Gerettet wird die Darbietung vor allem durch das schauspielerische Können von Bastian Reiber in der Rolle des Moritz. Bei der Vorstellung des neuen Ensembles präsentierte Jan Jochymski ihn als Klassenclown des Ensembles. Dass Reiber über Humor und Potential zum Entertainer verfügt, spürt man. Aber vor allem besticht er durch seinen Facettenreichtum. So spielt er ruhige Momente genauso authentisch wie Augenblicke voller Wut und Aggression. Bastian Reiber – der Lichtblick in einem Stück, das sonst weder Höhepunkte noch Tiefgang zu bieten hat. Leider!

„Miß Sara Sampson“

„Miß Sara Sampson“ von Lessing ist eine spannende und abwechslungsreiche Geschichte. Die junge Miß Sara (Julia Schubert) reißt von zu Hause aus, um mit ihrem Geliebten Mellefont (Ralph Martin) der väterlichen Fürsorge zu entfliehen. Doch rasch leidet Sara. Sie fühlt sich schuldig und hofft verzweifelt auf eine Hochzeit mit Mellefont. Doch seine eigene Verzweiflung bremsen die Heiratspläne. Er ist zerrissen zwischen dem Wunsch nach der ehelichen Zweisamkeit und der gleichzeitigen Furcht vor dem Korsett der Ehe. Seine alte Geliebte Marwood, grandios gespielt von Janine Kreß, schwirrt ihm allerdings auch immer noch im Kopf herum. Sie liebt ihn noch immer voller Leidenschaft und versucht ihn wieder rumzukriegen. Sie intrigiert, nutzt die einschlägig bekannten Waffen der Frau und bedient sich der gemeinsamen Tochter, um ihn zu erpressen. Sie liebt und muss doch leiden.
Einseitiges Lieben und der Kampf mit allen Mitteln um das geliebte Wesen: Janine Kreß führt dem Publikum wunderbar vor Augen, wie seltsam paradox Liebe doch sein kann.
Ralph Martin in der Rolle des Mellefont personifiziert das Gefühl der Zerrissenheit ebenso deutlich. Er lügt Sara an und leidet doch selbst.
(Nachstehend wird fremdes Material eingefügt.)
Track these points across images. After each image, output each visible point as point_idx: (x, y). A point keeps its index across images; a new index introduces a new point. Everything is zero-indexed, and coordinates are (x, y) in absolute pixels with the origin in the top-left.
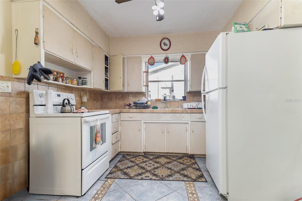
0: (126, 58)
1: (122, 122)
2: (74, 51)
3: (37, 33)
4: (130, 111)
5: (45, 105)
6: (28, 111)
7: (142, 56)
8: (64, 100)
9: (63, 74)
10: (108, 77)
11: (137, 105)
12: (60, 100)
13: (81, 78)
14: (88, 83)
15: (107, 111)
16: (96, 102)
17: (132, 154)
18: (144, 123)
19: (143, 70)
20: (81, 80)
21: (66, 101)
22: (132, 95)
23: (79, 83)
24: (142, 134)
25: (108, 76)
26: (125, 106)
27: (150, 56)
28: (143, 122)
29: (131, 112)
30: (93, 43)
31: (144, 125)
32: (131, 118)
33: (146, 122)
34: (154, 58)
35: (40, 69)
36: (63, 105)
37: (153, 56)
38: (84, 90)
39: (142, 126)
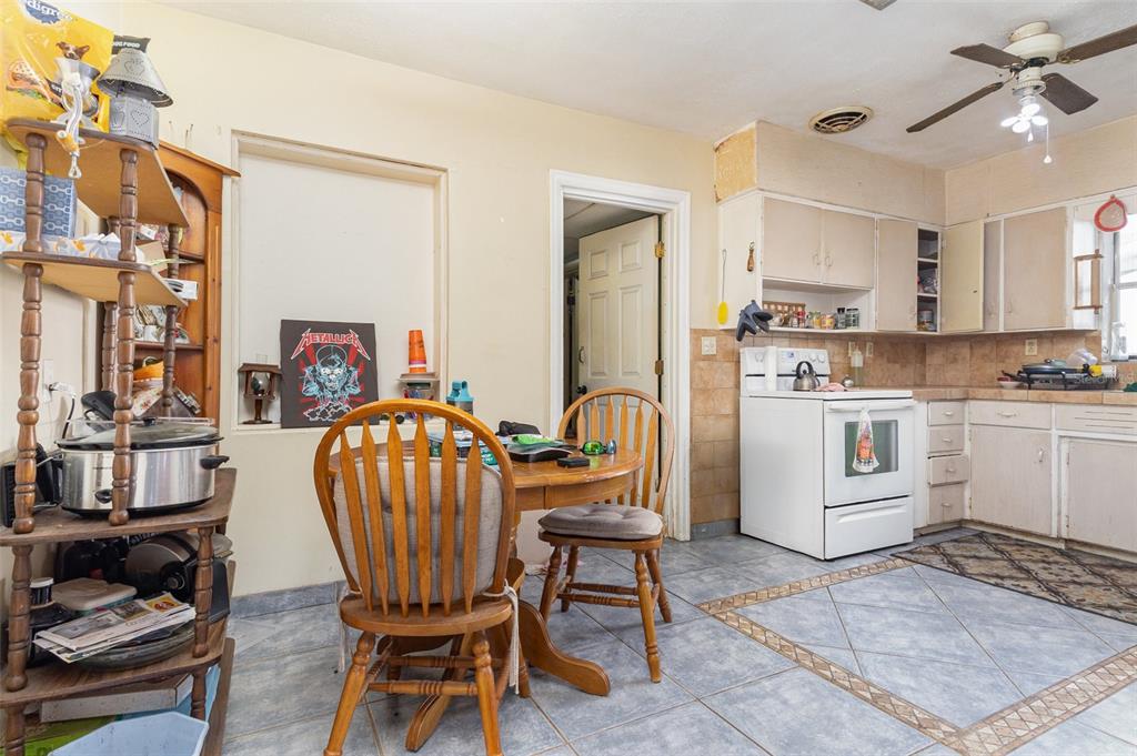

Und das Publikum ist gebannt. Abneigung will sich nicht recht einstellen, obwohl er der jungen Sara gegenüber nicht ehrlich ist. Der Zuschauer spürt einfach, dass er sie trotzdem liebt.
Und Julia Schubert schließlich in der Rolle der Miß Sara: Halb naives Dummchen, halb intensiv nachdenkende junge Frau; unsicher in die Zukunft blickend und doch die Hoffnung nie aufgebend: Sara Sampson hätte keine würdigere Verkörperung finden können.
So ist „Miß Sara Sampson“ ein Stück über die Liebe. Nichts Neues also? Ganz klar: Nein!
Die Liebe als ein Geben und ein Nehmen, als ein Geben-Wollen und es doch nicht können, als ein Haben-Wollen und es doch nicht kriegen; die mit der Liebe verbundenen Widersprüche stehen in Zentrum von „Miß Sara Sampson“. Und die Umsetzung am Schauspielhaus Magdeburg, die sollte man echt gesehen haben!